さらに申請者は、第3章において、hld遺伝子破壊株の培養上清中に野生株より低いものの依然としてコロニースプレッディング阻害活性が残存することに着目し、今度はhld遺伝子破壊株の培養上清を出発材料とした精製によりMapタンパク質を同定した。さらに、map遺伝子破壊株を作出し、map遺伝子hld遺伝子2重破壊株の培養上清中でhld遺伝子単独破壊株よりもコロニースプレッディング阻害活性が低下することを明らかにし、Mapがコロニースプレッディング阻害因子であることを遺伝学的に確証した。さらに第4章において、map遺伝子hld遺伝子2重破壊株においても検出されるコロニースプレッディング阻害活性を担う因子として、δ溶血毒素と類似した二次構造を示すPSMαタンパク質に着目し、PSMαタンパク質の軟寒天培地への添加により黄色ブドウ球菌のコロニースプレッディングが阻害される事、map遺伝子hld遺伝子2重破壊株からpsmα遺伝子を破壊すると培養上清中のコロニースプレッディング阻害活性が4分の1に低下し、3重破壊株の阻害活性は野生株の0.3%まで低下する事を示した。以上の結果より、黄色ブドウ球菌の細胞外に分泌するコロニースプレッディング阻害活性の大部分を担う因子として、δ溶血毒素、Map、PSMαが同定された。
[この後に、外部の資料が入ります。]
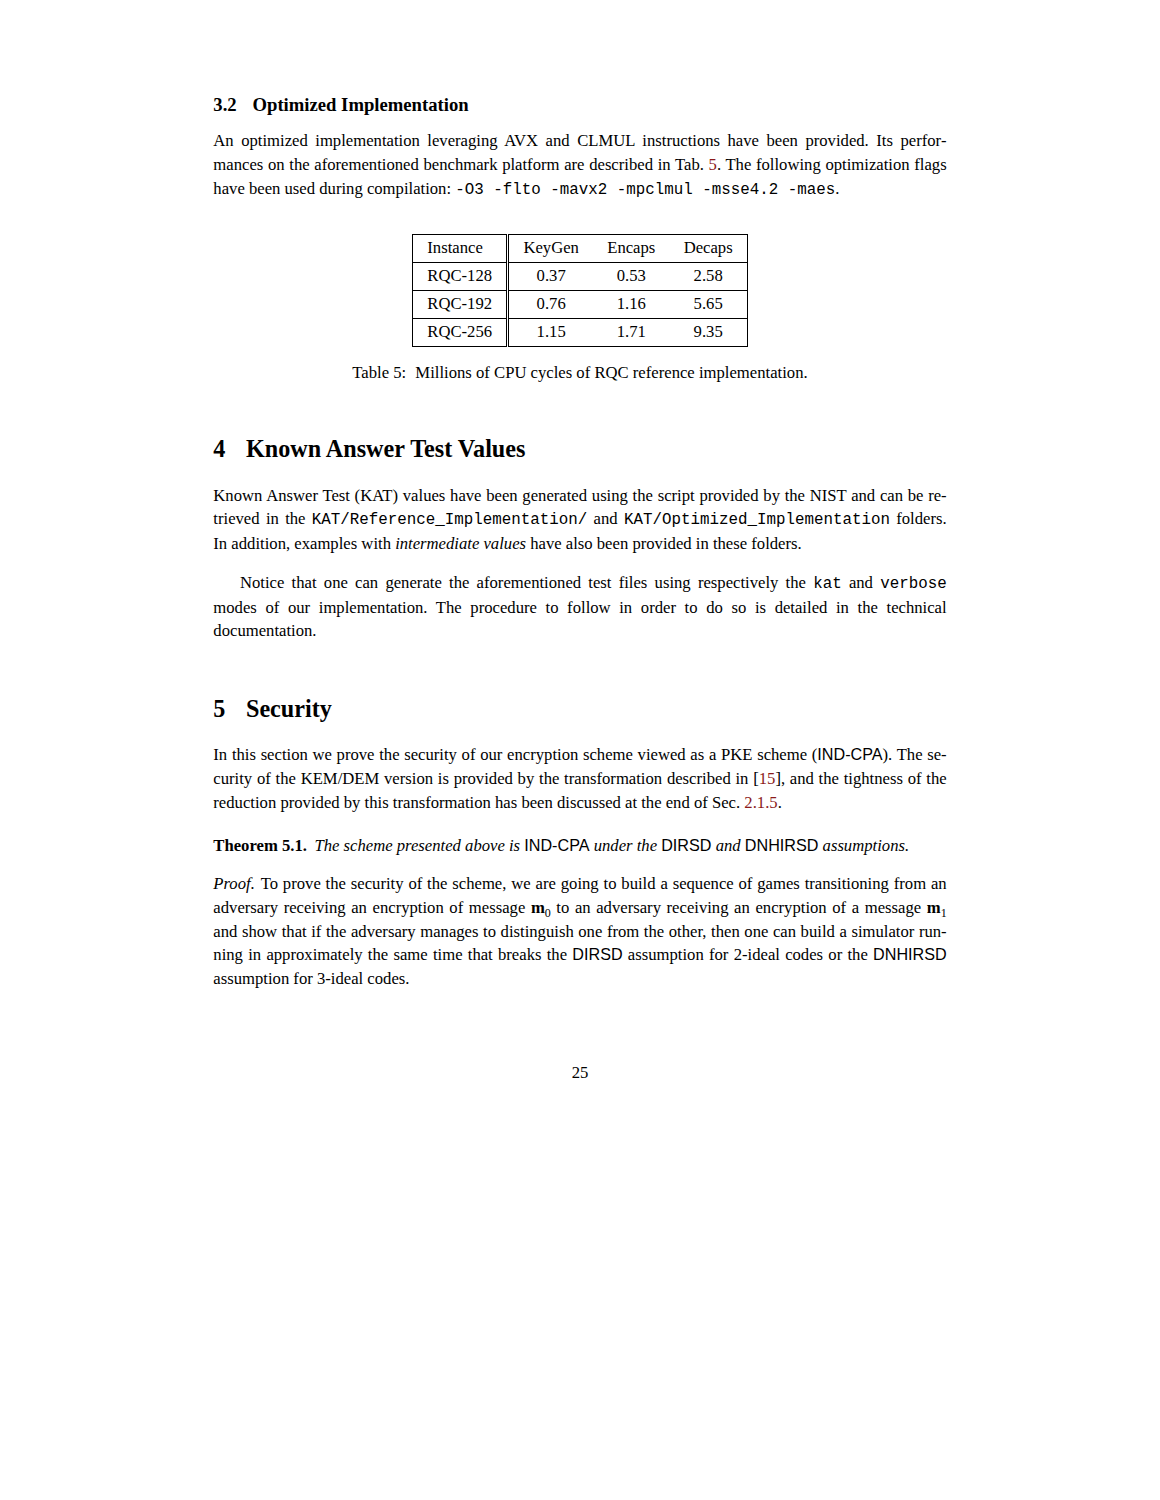3.2 Optimized Implementation
An optimized implementation leveraging AVX and CLMUL instructions have been provided. Its performances on the aforementioned benchmark platform are described in Tab. 5. The following optimization flags have been used during compilation: -O3 -flto -mavx2 -mpclmul -msse4.2 -maes.
| Instance | KeyGen | Encaps | Decaps |
| --- | --- | --- | --- |
| RQC-128 | 0.37 | 0.53 | 2.58 |
| RQC-192 | 0.76 | 1.16 | 5.65 |
| RQC-256 | 1.15 | 1.71 | 9.35 |
Table 5: Millions of CPU cycles of RQC reference implementation.
4 Known Answer Test Values
Known Answer Test (KAT) values have been generated using the script provided by the NIST and can be retrieved in the KAT/Reference_Implementation/ and KAT/Optimized_Implementation folders. In addition, examples with intermediate values have also been provided in these folders.
Notice that one can generate the aforementioned test files using respectively the kat and verbose modes of our implementation. The procedure to follow in order to do so is detailed in the technical documentation.
5 Security
In this section we prove the security of our encryption scheme viewed as a PKE scheme (IND-CPA). The security of the KEM/DEM version is provided by the transformation described in [15], and the tightness of the reduction provided by this transformation has been discussed at the end of Sec. 2.1.5.
Theorem 5.1. The scheme presented above is IND-CPA under the DIRSD and DNHIRSD assumptions.
Proof. To prove the security of the scheme, we are going to build a sequence of games transitioning from an adversary receiving an encryption of message m0 to an adversary receiving an encryption of a message m1 and show that if the adversary manages to distinguish one from the other, then one can build a simulator running in approximately the same time that breaks the DIRSD assumption for 2-ideal codes or the DNHIRSD assumption for 3-ideal codes.
25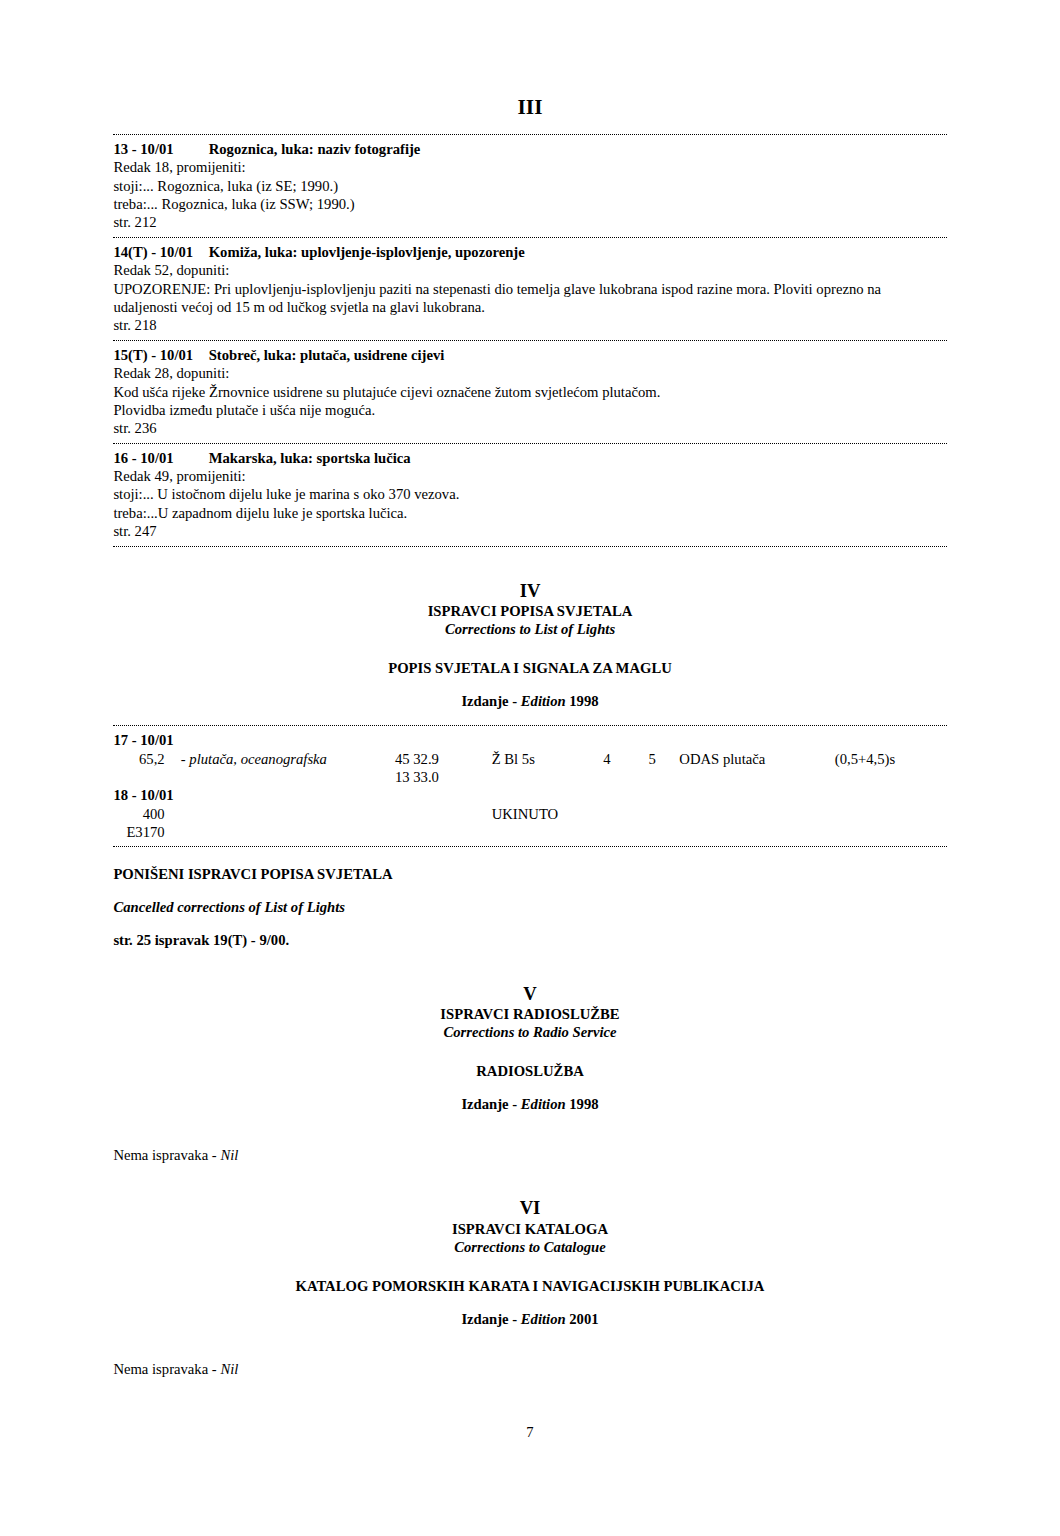III
13 - 10/01 Rogoznica, luka: naziv fotografije
Redak 18, promijeniti:
stoji:... Rogoznica, luka (iz SE; 1990.)
treba:... Rogoznica, luka (iz SSW; 1990.)
str. 212
14(T) - 10/01 Komiža, luka: uplovljenje-isplovljenje, upozorenje
Redak 52, dopuniti:
UPOZORENJE: Pri uplovljenju-isplovljenju paziti na stepenasti dio temelja glave lukobrana ispod razine mora. Ploviti oprezno na udaljenosti većoj od 15 m od lučkog svjetla na glavi lukobrana.
str. 218
15(T) - 10/01 Stobreč, luka: plutača, usidrene cijevi
Redak 28, dopuniti:
Kod ušća rijeke Žrnovnice usidrene su plutajuće cijevi označene žutom svjetlećom plutačom.
Plovidba između plutače i ušća nije moguća.
str. 236
16 - 10/01 Makarska, luka: sportska lučica
Redak 49, promijeniti:
stoji:... U istočnom dijelu luke je marina s oko 370 vezova.
treba:...U zapadnom dijelu luke je sportska lučica.
str. 247
IV
ISPRAVCI POPISA SVJETALA
Corrections to List of Lights
POPIS SVJETALA I SIGNALA ZA MAGLU
Izdanje - Edition 1998
17 - 10/01
| 65,2 | - plutača, oceanografska | 45 32.9 13 33.0 | Ž Bl 5s | 4 | 5 | ODAS plutača | (0,5+4,5)s |
18 - 10/01
| 400 | | | UKINUTO | | | | |
| E3170 | |
PONIŠENI ISPRAVCI POPISA SVJETALA
Cancelled corrections of List of Lights
str. 25 ispravak 19(T) - 9/00.
V
ISPRAVCI RADIOSLUŽBE
Corrections to Radio Service
RADIOSLUŽBA
Izdanje - Edition 1998
Nema ispravaka - Nil
VI
ISPRAVCI KATALOGA
Corrections to Catalogue
KATALOG POMORSKIH KARATA I NAVIGACIJSKIH PUBLIKACIJA
Izdanje - Edition 2001
Nema ispravaka - Nil
7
最後に第5章において申請者は、同定された因子の中で最も多くの活性を担ったδ溶血毒素について、そのコロニースプレッディング阻害の分子機構を検討した。そして、変異型のδ溶血毒素を用いた解析により、δ溶血毒素がその界面活性により黄色ブドウ球菌の細胞表面の疎水性を低下させることでコロニースプレッディングを阻害することを示唆した。

以上、本研究は、黄色ブドウ球菌のコロニースプレッディングについて、黄色ブドウ球菌の細胞外分泌因子に着目し、生化学的、遺伝学的に解析することにより、黄色ブドウ球菌のこれまで宿主細胞に対する作用が報告されてきた病原性因子δ溶血毒素、Map、PSMαが、黄色ブドウ球菌自身に対しても作用を有していることを明らかにした。細菌が自己の移動能力を負に制御することは本研究が初めて明らかにすることであり、細菌の生存戦略において新たな知見を提供している。また、これらコロニースプレッディング阻害因子群の同定と機能解析に関わる結果は、黄色ブドウ球菌の移動能力調節に関わる分子基盤を解明する上で細菌学上、生物系薬学上、重要な知見を提供している。よって申請者は、博士(薬学)の学位を受けるに十分な資格を有すると判定した。